Curriculum: Recognizing and supporting students, faculty, and staff working toward the future;

Planning/Operations/Well Being: Collecting and analyzing sustainability data (via the Sustainability Tracking, Assessment, and Rating System) to establish baselines and assess improvements;

Engagement: Engaging the campus and community in working toward and celebrating our sustainability initiatives and investments; participating in higher education sustainability accountability programs, such as STARS, and the Talloires and Climate Leadership Resilience Commitment.


Hamline's Sustainability Committee members guide and share the work of the Sustainability Director and Thrive Team:

  • orienting students, staff, and faculty toward understanding and practicing sustainability together;

  • connecting familiar material sustainability practices like waste diversion and water and energy conservation to accompanying concepts like environmental racism, ecological literacy, shared governance, inclusivity, and equity;

  • exploring what Hamline’s sustainability strengths are and should be -- including creating and implementing a campus sustainability plan that articulates our strengths, goals, and what everyone in the Hamline community can do to help make our campus and our world a place where everyone can thrive in the long term.
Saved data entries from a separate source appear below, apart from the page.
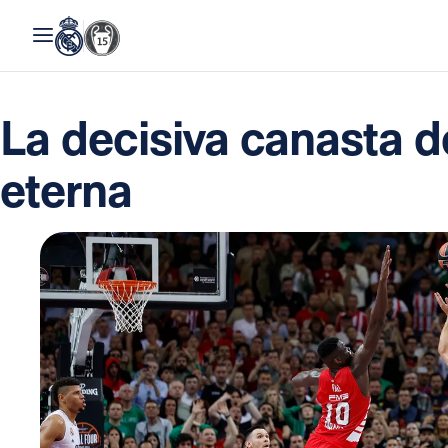
La decisiva canasta de
eterna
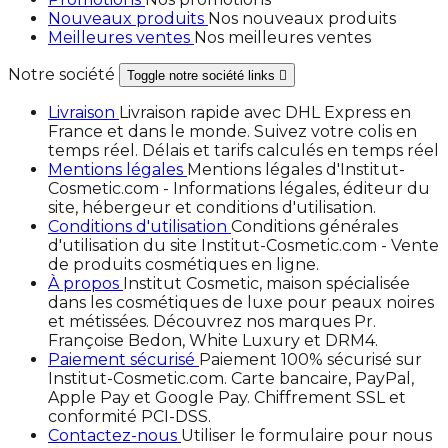
Nouveaux produits
Nos nouveaux produits
Meilleures ventes
Nos meilleures ventes
Notre société
Toggle notre société links

Livraison
Livraison rapide avec DHL Express en
France et dans le monde. Suivez votre colis en
temps réel. Délais et tarifs calculés en temps réel
Mentions légales
Mentions légales d'Institut-
Cosmetic.com - Informations légales, éditeur du
site, hébergeur et conditions d'utilisation.
Conditions d'utilisation
Conditions générales
d'utilisation du site Institut-Cosmetic.com - Vente
de produits cosmétiques en ligne.
À propos
Institut Cosmetic, maison spécialisée
dans les cosmétiques de luxe pour peaux noires
et métissées. Découvrez nos marques Pr.
Françoise Bedon, White Luxury et DRM4.
Paiement sécurisé
Paiement 100% sécurisé sur
Institut-Cosmetic.com. Carte bancaire, PayPal,
Apple Pay et Google Pay. Chiffrement SSL et
conformité PCI-DSS.
Contactez-nous
Utiliser le formulaire pour nous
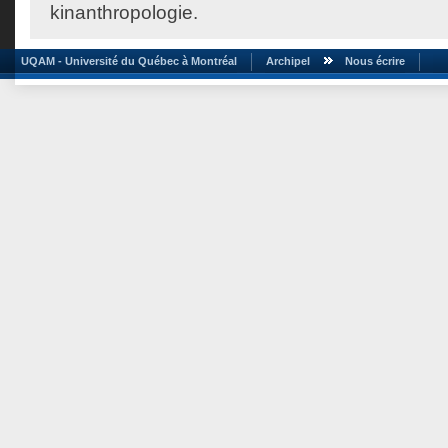
kinanthropologie.
UQAM - Université du Québec à Montréal
Archipel
Nous écrire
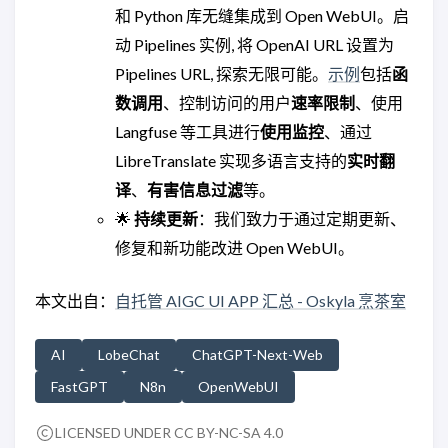
和 Python 库无缝集成到 Open WebUI。启
动 Pipelines 实例, 将 OpenAI URL 设置为
Pipelines URL, 探索无限可能。
示例
包括
函
数调用
、控制访问的用户
速率限制
、使用
Langfuse 等工具进行
使用监控
、通过
LibreTranslate 实现多语言支持的
实时翻
译
、
有害信息过滤
等。
🌟
持续更新
：我们致力于通过定期更新、
修复和新功能改进 Open WebUI。
本文出自：
自托管 AIGC UI APP 汇总 - Oskyla 烹茶室
AI
LobeChat
ChatGPT-Next-Web
FastGPT
N8n
OpenWebUI
LICENSED UNDER CC BY-NC-SA 4.0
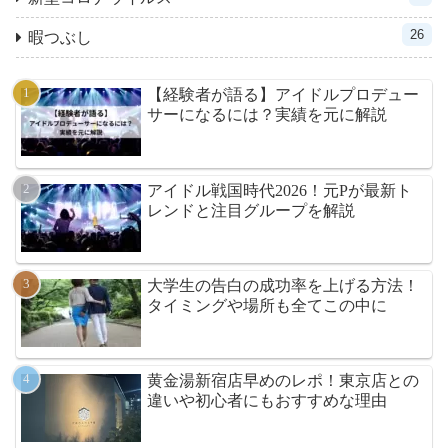
26
暇つぶし
【経験者が語る】アイドルプロデュー
サーになるには？実績を元に解説
アイドル戦国時代2026！元Pが最新ト
レンドと注目グループを解説
大学生の告白の成功率を上げる方法！
タイミングや場所も全てこの中に
黄金湯新宿店早めのレポ！東京店との
違いや初心者にもおすすめな理由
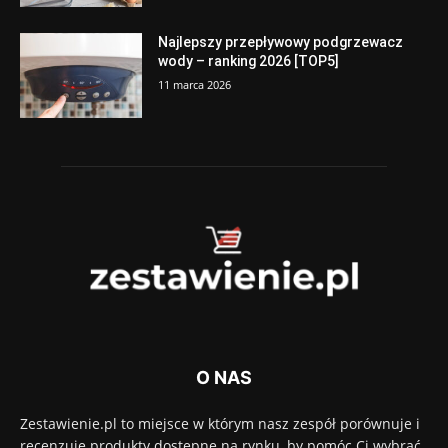
Najlepszy przepływowy podgrzewacz
wody – ranking 2026 [TOP5]
11 marca 2026
O NAS
Zestawienie.pl to miejsce w którym nasz zespół porównuje i
recenzuje produkty dostępne na rynku, by pomóc Ci wybrać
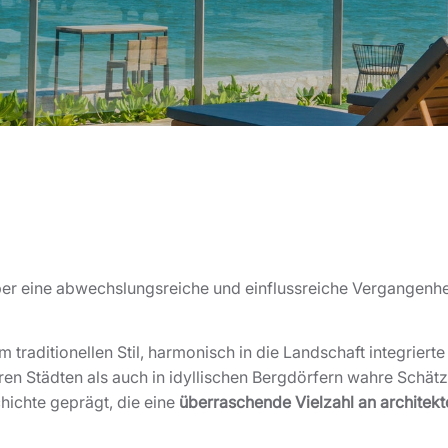
ber eine abwechslungsreiche und einflussreiche Vergangenheit
m traditionellen Stil, harmonisch in die Landschaft integrier
en Städten als auch in idyllischen Bergdörfern wahre Schätze
ichte geprägt, die eine
überraschende Vielzahl an architekt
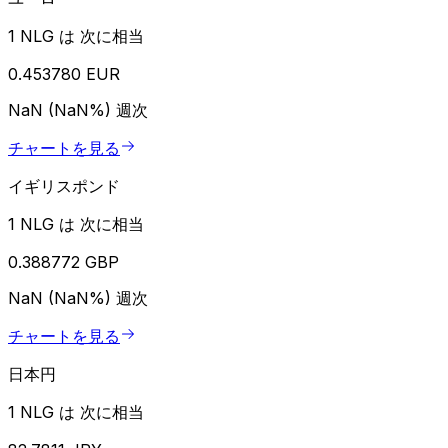
1 NLG は 次に相当
0.453780 EUR
NaN (NaN%)
週次
チャートを見る
イギリスポンド
1 NLG は 次に相当
0.388772 GBP
NaN (NaN%)
週次
チャートを見る
日本円
1 NLG は 次に相当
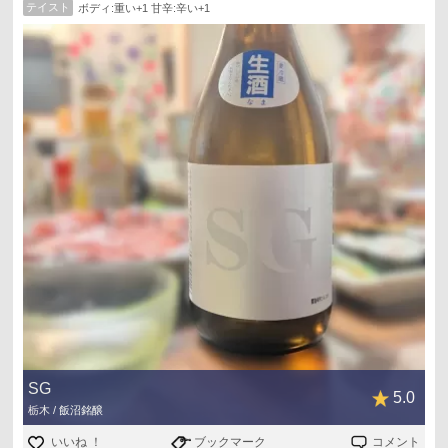
テイスト
ボディ:重い+1 甘辛:辛い+1
SG
5.0
栃木 / 飯沼銘醸
いいね ！
ブックマーク
コメント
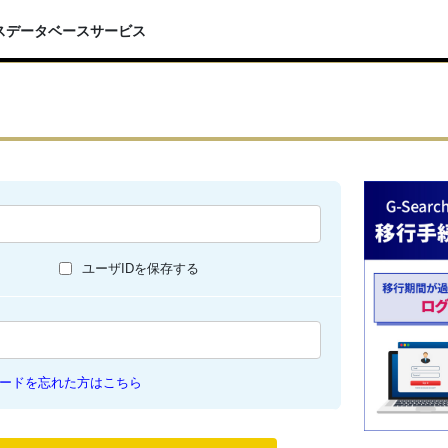
スデータベースサービス
ユーザIDを保存する
ードを忘れた方はこちら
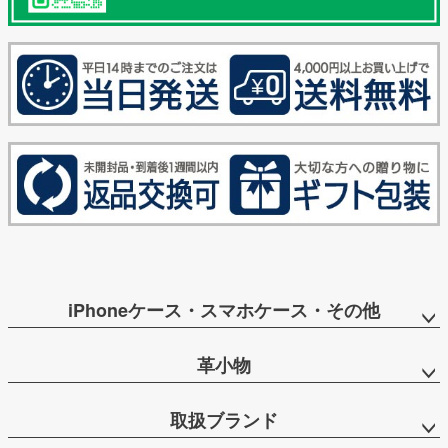
iPhoneケース・スマホケース・その他
革小物
取扱ブランド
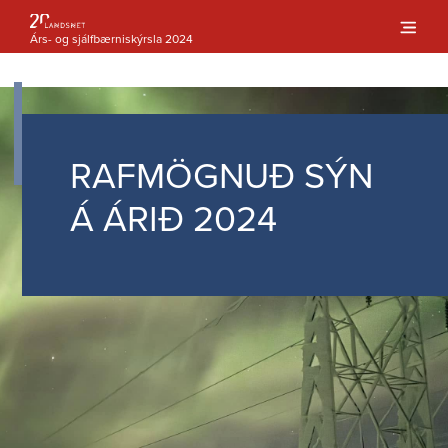
Árs- og sjálfbærniskýrsla 2024
}
RAFMÖGNUÐ SÝN
Á ÁRIÐ 2024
Sustainability work on campus helps Hamline meet strategic goals:

  • Using Hamline’s campus as “living classrooms,” sustainability scholarship helps feature academic excellence in relevant and distinctive ways, showing how students can be involved in solving real-world problems: from solar panels and batteries to government to theatre to food systems, Hamline’s experiential learning opportunities that integrate sustainability show how students’ passions and life experiences can contribute to their careers, communities, and the planet.

  • Campus sustainability helps attract, retain, and motivate students. Contemporary students are seeking schools that actively demonstrate sustainability leadership and provide them with the tools for complex decision making and problem solving. Sustainability, and the sense of purpose it provides, may also enhance student retention.

  • Sustainability work -- in the classroom, co-curriculum, and operations -- enhances campus and community relationships as people build social change at the speed of trust. Planning toward the future using the perspectives of climate justice and ecological and racial healing, sustainability work supports diversity, inclusion, and equity work.

  • Sustainability learning improves organizational efficiency, decreases operational costs, reduces risk and catalyzes increased giving and new funding sources.